• **SÉRIE D'EXERCICES**
**A.** Recopiez mot pour mot, dans le texte sur Christine Riou Feron, tout ce qui va de « Diplômée d’un master » jusqu'à « qualité et savoir-faire. ».
**B.** Poursuivez l'entretien avec Christine Riou Feron sur Riou Glass à partir de sa dernière phrase.

• **TEXTE SOURCE**
====
Diplômée d’un master en management de la NEOMA Business School, Christine Riou Feron connait aussi bien les grands groupes que les entreprises de taille intermédiaire. Ses différentes fonctions occupées au sein de Riou Glass lui ont donné une connaissance fine de l’entreprise et de son marché.

 

Christine Riou Feron incarne la seconde génération des dirigeants Riou Glass. Elle écrit de nouvelles pages de l’histoire commencée par ses parents en 1979, en développant l’entreprise avec les mêmes valeurs : esprit familial, qualité et savoir-faire.

 

« Avez-vous toujours su que vous tiendriez un jour des fonctions directoriales chez Riou Glass ? »

 

Étant née pratiquement en même temps que l’entreprise, il m’apparaissait évident – oserais- je dire naturel – que je participerai un jour à l’aventure, même si j’ignorai sous quelle forme. Au cours de ma jeunesse, j’ai eu à plusieurs reprises l’occasion de passer des étés sur les sites Riou Glass, au contact de différents outils : je connais bien le process industriel. Ensuite, les expériences successives que j’ai menées à l’extérieur de l’entreprise m’ont permis d’explorer les métiers du service, mais ceux-ci ne m’ont pas épanouie.
====
• **DONNÉES**
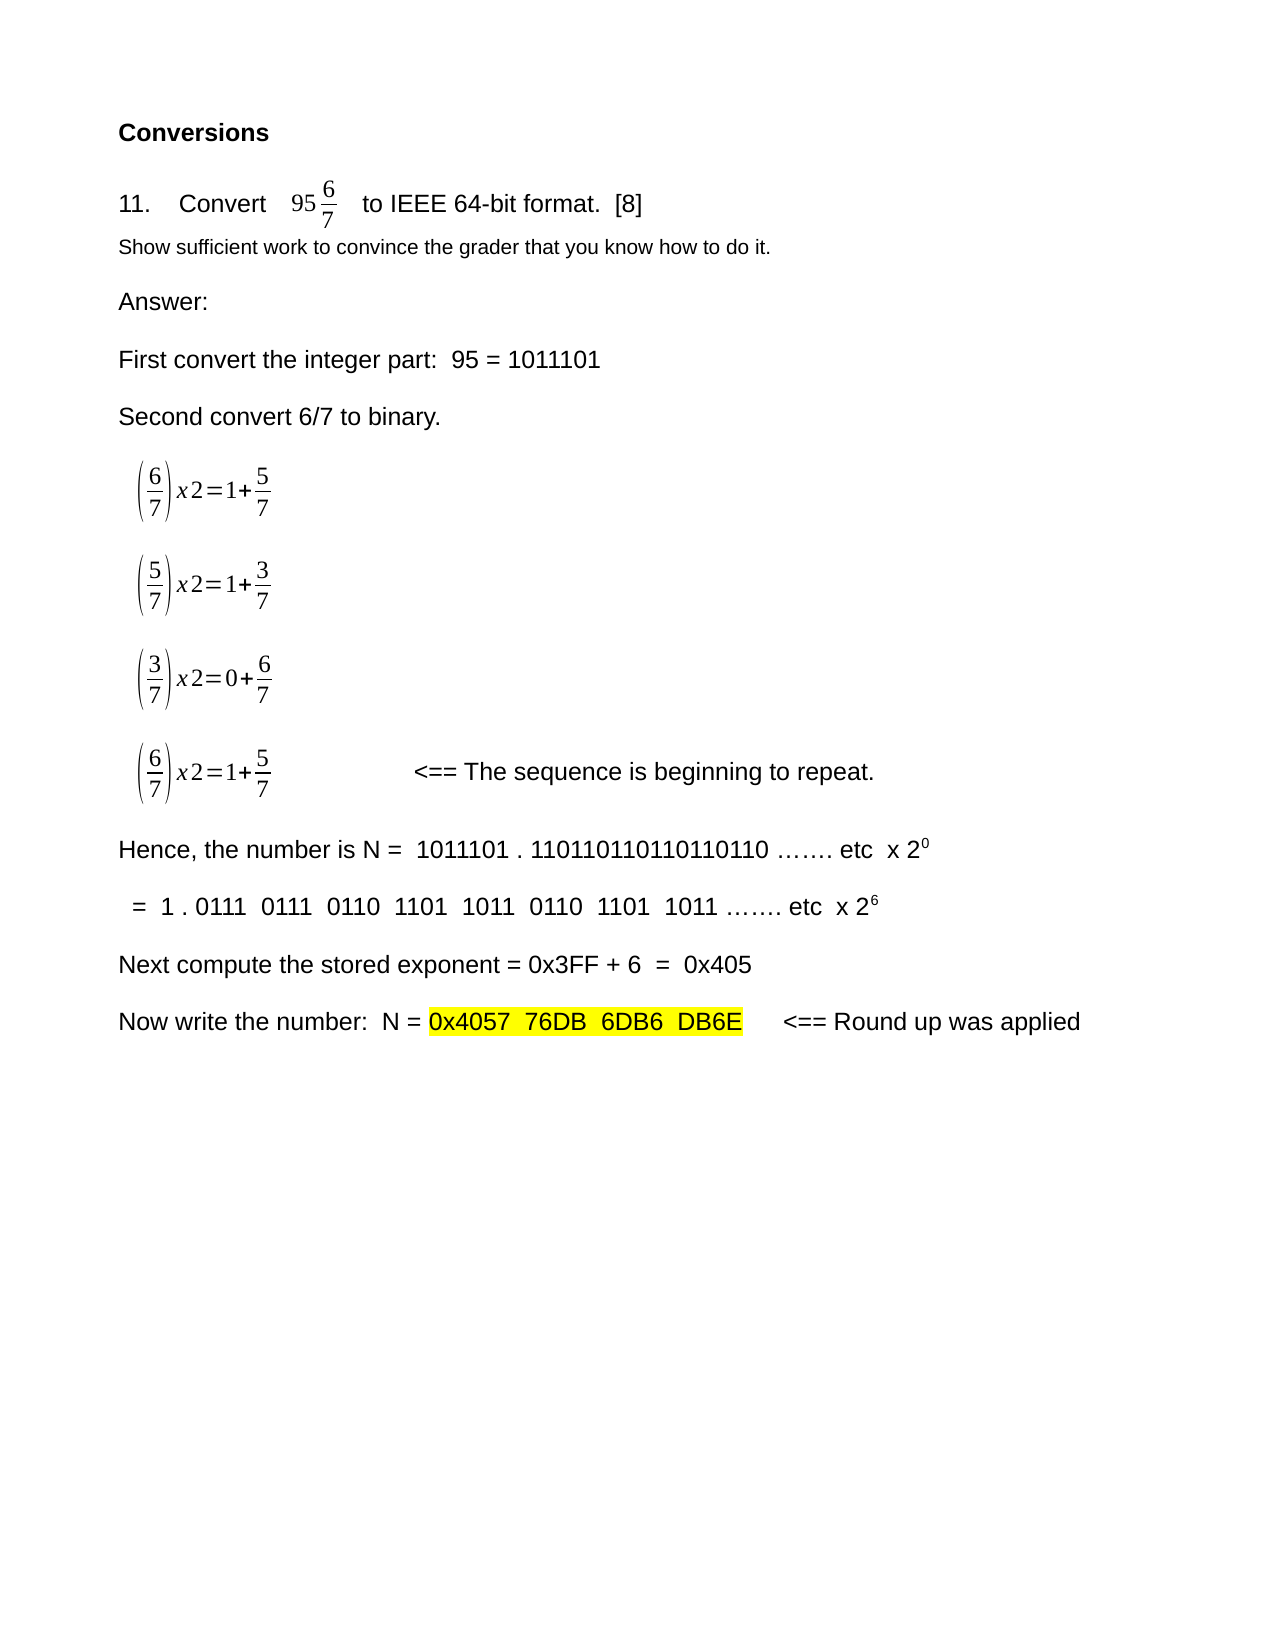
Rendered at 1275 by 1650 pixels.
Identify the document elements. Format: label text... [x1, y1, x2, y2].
====
• **RÉPONSES FOURNIES**
**A.**
Diplômée d’un master en management de la NEOMA Business School, Christine Riou Feron connait aussi bien les grands groupes que les entreprises de taille intermédiaire. Ses différentes fonctions occupées au sein de Riou Glass lui ont donné une connaissance fine de l’entreprise et de son marché.

 

Christine Riou Feron incarne la seconde génération des dirigeants Riou Glass. Elle écrit de nouvelles pages de l’histoire commencée par ses parents en 1979, en développant l’entreprise avec les mêmes valeurs : esprit familial, qualité et savoir-faire.

**B.**
L’industrie m’attirait davantage. La matière que nous transformons – le verre – est un matériau noble. Notre gamme est très large et comprend de très nombreux produits. Nous avons déjà fait beaucoup de choses, mais il en reste énormément à accomplir et c’est aussi cela qui m’a attirée. J’ai rejoint discrètement l’entreprise en 2011, aux côtés de mes parents et de mon frère à la direction générale. L’an dernier, en parallèle, j’ai aussi repris mes études pour être mieux à même d’organiser les pans de la gestion de l’entreprise. Aujourd’hui, mes parents sont toujours opérationnels : nous vivons un réel partage d’expériences et je continue d’apprendre et de grandir aux côtés des équipes.

 

« Êtes-vous représentative de l’évolution de la place des femmes à la direction des entreprises ? »

 

Si les femmes dirigeantes de société sont encore assez rares, il y en a de plus en plus. Nous travaillons dans un secteur plutôt masculin. Il faudra encore du temps avant de voir un équilibre s’instaurer entre les hommes et les femmes à la tête des entreprises, dans l’industrie et dans le bâtiment.

 

« Quelle place tiennent les femmes dans votre entreprise ? »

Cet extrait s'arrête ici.